Il pettirosso, come era solito fare da vivo, le si posizionò su di una spalla e strofinò dolcemente un’aluccia sul suo collo.

Come pareva reale quel suo tocco delicato!

<Aiutami, Pilù … te ne prego!> lo implorò Ecìla, godendo comunque di quel contatto, pur sapendolo ormai perduto per sempre.

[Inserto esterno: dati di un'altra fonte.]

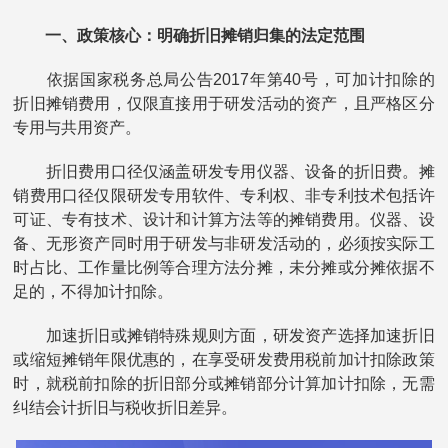
一、政策核心：明确折旧摊销归集的法定范围
依据国家税务总局公告2017年第40号，可加计扣除的
折旧摊销费用，仅限直接用于研发活动的资产，且严格区分
专用与共用资产。
折旧费用口径仅涵盖研发专用仪器、设备的折旧费。摊
销费用口径仅限研发专用软件、专利权、非专利技术包括许
可证、专有技术、设计和计算方法等的摊销费用。仪器、设
备、无形资产同时用于研发与非研发活动的，必须按实际工
时占比、工作量比例等合理方法分摊，未分摊或分摊依据不
足的，不得加计扣除。
加速折旧或摊销特殊规则方面，研发资产选择加速折旧
或缩短摊销年限优惠的，在享受研发费用税前加计扣除政策
时，就税前扣除的折旧部分或摊销部分计算加计扣除，无需
纠结会计折旧与税收折旧差异。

<Guarda dentro di te, Ecìla, esamina a fondo ogni tua emozione, sensazione, perplessità. Fallo, partendo dall’inizio … dalla genesi della tua stessa creazione … Ricercane le motivazioni più profonde … esamina … scandisci. In te stessa – ho già avuto modo di dirtelo – si trovano le domande ed anche le risposte … tutte le risposte!>

Vedendo che Ecìla se ne rimaneva in silenzio, mentre la disperazione tornava ad abitare il suo volto e ad offuscarne lo sguardo, aggiunse: <Nulla è ancora perduto, mia cara … ogni piccolo dio pecca sempre all’eccesso o in difetto, mentre l’equilibrio – anche quello all’apparenza più inspiegabile e difficile da accettare – è invece alla base di tutto.>

Poi, in uno sbattere improvviso delle piccoli ali, Pilù scomparve, dissolvendo anche i veli del sogno.

Ecìla, svegliandosi, percepì ancora più acuta la mancanza del piccolo amico e non si accorse che in terra, vicino a lei, giaceva una piccola piuma macchiata di rosso.

 

I giorni si erano succeduti ai giorni – così, in fondo, poco distinguibili dalle notti -, quando il pesante catenaccio fu fatto scorrere per l’ultima volta e lei parve riacquistare la libertà.